Gene Tree Explorer Introduction
You are about to start exploring a gene tree generated by a supervised learning algorithm.
This tree organizes genes relevant to the separation between colon cancer tissues
and normal tissues. The data used to generate the tree was obtained from
DNA microarray experiments kindly provided by Alon et al (Broad patterns of gene expression
revealed by clustering analysis of tumor and normal colon cancer tissues probed by
oligonucleotide arrays. Alon et al, PNAS vol. 96 pp. 6745-6750, June 1999, Cell Biology).
The algorithm is based on several calls of SVM RFE. One call of SVM RFE
generates a gene ranking. The top ranking gene is best, as a singleton,
to separate cancer vs. normal samples. The top two
ranking genes form the best pair. The top n ranking genes from the best n-uplet.
One call of SVM RFE provides nested subsets of complementary genes.
Genes are redundant so it is possible to find many subset of genes with similar performance.
SVM RFE focuses on eliminating redundancy to provide the smallest possible subsets of
complementary genes. For various reasons, it may also be interesting to also explore
gene redundancy and obtain a more complete picture of all the genes that are relevant
to the problem at hand:
- Methodological reasons: verifying the plausibility of the genes selected, in relation
to the problem at hand, in order to catch errors in sample preparation, data handling and algorithms;
- Scientific reasons: understanding relationships between co-expressed genes;
- Practical reasons: selecting genes corresponding to proteins that are stable
or easy to measure in serum;
- Business reasons: selecting genes that are not yet patented.
By calling several times SVM RFE on subsets of genes that do not include the
top ranked genes of previous calls, we obtain alternative subsets that we
organize in a tree. The tool provided in the left frame allows the user
to explore that tree. At the start, we see all the single genes that provide a
good separation cancer vs. normal, ranked from top to bottom in order of
decreasing predictive power.
By clicking on an arrow, we expand a brach of the tree. We obtain alternate choices
for a second gene. Together with its parent, the new gene forms a high predictive
power gene pair. The top choice
is always best as far as predictive power is concerned. By going deeper in the tree,
we increase the size of the subset of complementary genes. Therefore, siblings are
redundant and descendants are complementary.

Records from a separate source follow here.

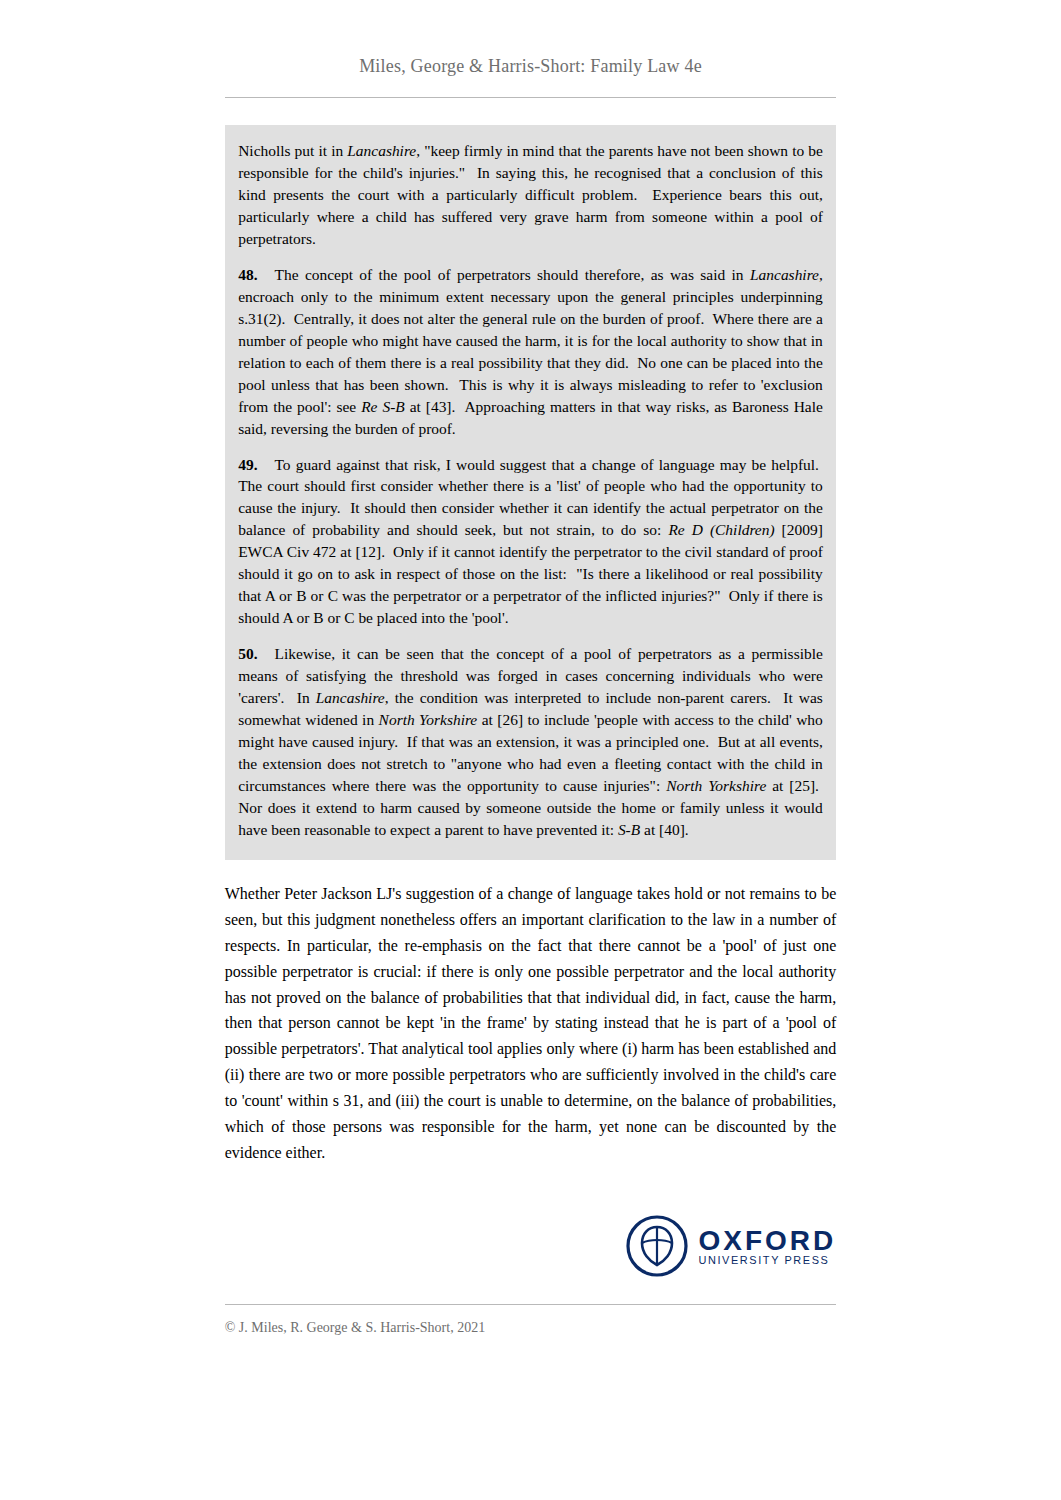Miles, George & Harris-Short: Family Law 4e
Nicholls put it in Lancashire, "keep firmly in mind that the parents have not been shown to be responsible for the child's injuries." In saying this, he recognised that a conclusion of this kind presents the court with a particularly difficult problem. Experience bears this out, particularly where a child has suffered very grave harm from someone within a pool of perpetrators.
48. The concept of the pool of perpetrators should therefore, as was said in Lancashire, encroach only to the minimum extent necessary upon the general principles underpinning s.31(2). Centrally, it does not alter the general rule on the burden of proof. Where there are a number of people who might have caused the harm, it is for the local authority to show that in relation to each of them there is a real possibility that they did. No one can be placed into the pool unless that has been shown. This is why it is always misleading to refer to 'exclusion from the pool': see Re S-B at [43]. Approaching matters in that way risks, as Baroness Hale said, reversing the burden of proof.
49. To guard against that risk, I would suggest that a change of language may be helpful. The court should first consider whether there is a 'list' of people who had the opportunity to cause the injury. It should then consider whether it can identify the actual perpetrator on the balance of probability and should seek, but not strain, to do so: Re D (Children) [2009] EWCA Civ 472 at [12]. Only if it cannot identify the perpetrator to the civil standard of proof should it go on to ask in respect of those on the list: "Is there a likelihood or real possibility that A or B or C was the perpetrator or a perpetrator of the inflicted injuries?" Only if there is should A or B or C be placed into the 'pool'.
50. Likewise, it can be seen that the concept of a pool of perpetrators as a permissible means of satisfying the threshold was forged in cases concerning individuals who were 'carers'. In Lancashire, the condition was interpreted to include non-parent carers. It was somewhat widened in North Yorkshire at [26] to include 'people with access to the child' who might have caused injury. If that was an extension, it was a principled one. But at all events, the extension does not stretch to "anyone who had even a fleeting contact with the child in circumstances where there was the opportunity to cause injuries": North Yorkshire at [25]. Nor does it extend to harm caused by someone outside the home or family unless it would have been reasonable to expect a parent to have prevented it: S-B at [40].
Whether Peter Jackson LJ's suggestion of a change of language takes hold or not remains to be seen, but this judgment nonetheless offers an important clarification to the law in a number of respects. In particular, the re-emphasis on the fact that there cannot be a 'pool' of just one possible perpetrator is crucial: if there is only one possible perpetrator and the local authority has not proved on the balance of probabilities that that individual did, in fact, cause the harm, then that person cannot be kept 'in the frame' by stating instead that he is part of a 'pool of possible perpetrators'. That analytical tool applies only where (i) harm has been established and (ii) there are two or more possible perpetrators who are sufficiently involved in the child's care to 'count' within s 31, and (iii) the court is unable to determine, on the balance of probabilities, which of those persons was responsible for the harm, yet none can be discounted by the evidence either.
OXFORD
UNIVERSITY PRESS
© J. Miles, R. George & S. Harris-Short, 2021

By clicking on a Gene Accession Number, we obtain in the top righ frame
information about the gene and
its possible function and connection to the disease and the organ affected. Our Gene
Search Assitant allows us to refine the information already present in our knowledge
base, if necessary. We may decide to explore an alternate path in the tree if the gene
found, in spite of its optimality with respect to predictive power, is not promising
from the knowledge base information consulted.
Simultaneously, in the bottom right frame, we obtain information about the corresponding
subset of genes obtained by walking from the root of the tree to the node selected.